— WHAT THE TASK ASKS —
Line count for "Adhesive": say how many lines of the data contain it, with no other text.

Hardware design source data:
┌──

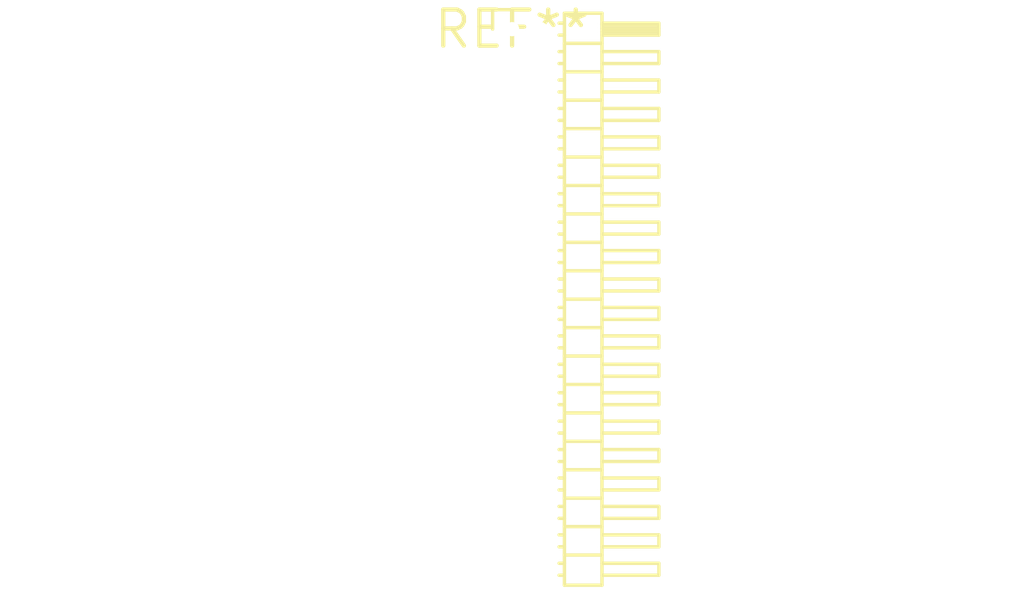
<source format=kicad_pcb>
(kicad_pcb (version 20240108) (generator pcbnew)

  (general
    (thickness 1.6)
  )

  (paper "A4")
  (layers
    (0 "F.Cu" signal)
    (31 "B.Cu" signal)
    (32 "B.Adhes" user "B.Adhesive")
    (33 "F.Adhes" user "F.Adhesive")
    (34 "B.Paste" user)
    (35 "F.Paste" user)
    (36 "B.SilkS" user "B.Silkscreen")
    (37 "F.SilkS" user "F.Silkscreen")
    (38 "B.Mask" user)
    (39 "F.Mask" user)
    (40 "Dwgs.User" user "User.Drawings")
    (41 "Cmts.User" user "User.Comments")
    (42 "Eco1.User" user "User.Eco1")
    (43 "Eco2.User" user "User.Eco2")
    (44 "Edge.Cuts" user)
    (45 "Margin" user)
    (46 "B.CrtYd" user "B.Courtyard")
    (47 "F.CrtYd" user "F.Courtyard")
    (48 "B.Fab" user)
    (49 "F.Fab" user)
    (50 "User.1" user)
    (51 "User.2" user)
    (52 "User.3" user)
    (53 "User.4" user)
    (54 "User.5" user)
    (55 "User.6" user)
    (56 "User.7" user)
    (57 "User.8" user)
    (58 "User.9" user)
  )

  (setup
    (pad_to_mask_clearance 0)
    (pcbplotparams
      (layerselection 0x00010fc_ffffffff)
      (plot_on_all_layers_selection 0x0000000_00000000)
      (disableapertmacros false)
      (usegerberextensions false)
      (usegerberattributes false)
      (usegerberadvancedattributes false)
      (creategerberjobfile false)
      (dashed_line_dash_ratio 12.000000)
      (dashed_line_gap_ratio 3.000000)
      (svgprecision 4)
      (plotframeref false)
      (viasonmask false)
      (mode 1)
      (useauxorigin false)
      (hpglpennumber 1)
      (hpglpenspeed 20)
      (hpglpendiameter 15.000000)
      (dxfpolygonmode false)
      (dxfimperialunits false)
      (dxfusepcbnewfont false)
      (psnegative false)
      (psa4output false)
      (plotreference false)
      (plotvalue false)
      (plotinvisibletext false)
      (sketchpadsonfab false)
      (subtractmaskfromsilk false)
      (outputformat 1)
      (mirror false)
      (drillshape 1)
      (scaleselection 1)
      (outputdirectory "")
    )
  )

  (net 0 "")

  (footprint "PinHeader_2x20_P1.00mm_Horizontal" (layer "F.Cu") (at 0 0))

)

</source>
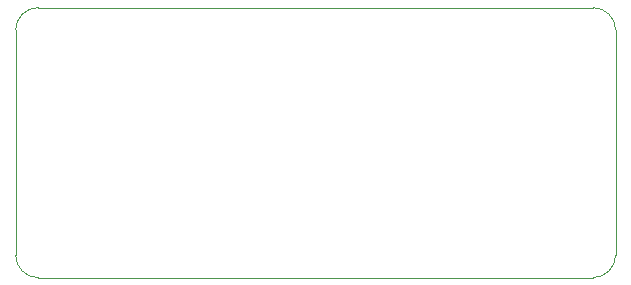
<source format=gm1>
G04 #@! TF.GenerationSoftware,KiCad,Pcbnew,(5.0.0-rc2-dev-444-g2974a2c10)*
G04 #@! TF.CreationDate,2019-10-20T12:44:52-07:00*
G04 #@! TF.ProjectId,Waveform_Gen_ADSR,57617665666F726D5F47656E5F414453,v00*
G04 #@! TF.SameCoordinates,Original*
G04 #@! TF.FileFunction,Profile,NP*
%FSLAX46Y46*%
G04 Gerber Fmt 4.6, Leading zero omitted, Abs format (unit mm)*
G04 Created by KiCad (PCBNEW (5.0.0-rc2-dev-444-g2974a2c10)) date 10/20/19 12:44:52*
%MOMM*%
%LPD*%
G01*
G04 APERTURE LIST*
%ADD10C,0.100000*%
G04 APERTURE END LIST*
D10*
X95250000Y-97155000D02*
G75*
G02X97155000Y-95250000I1905000J0D01*
G01*
X97155000Y-118110000D02*
G75*
G02X95250000Y-116205000I0J1905000D01*
G01*
X146050000Y-116205000D02*
G75*
G02X144145000Y-118110000I-1905000J0D01*
G01*
X144145000Y-95250000D02*
G75*
G02X146050000Y-97155000I0J-1905000D01*
G01*
X95250000Y-116205000D02*
X95250000Y-97155000D01*
X144145000Y-118110000D02*
X97155000Y-118110000D01*
X146050000Y-97155000D02*
X146050000Y-116205000D01*
X97155000Y-95250000D02*
X144145000Y-95250000D01*
M02*

</source>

└──

— EXERCISE OUTPUT —
2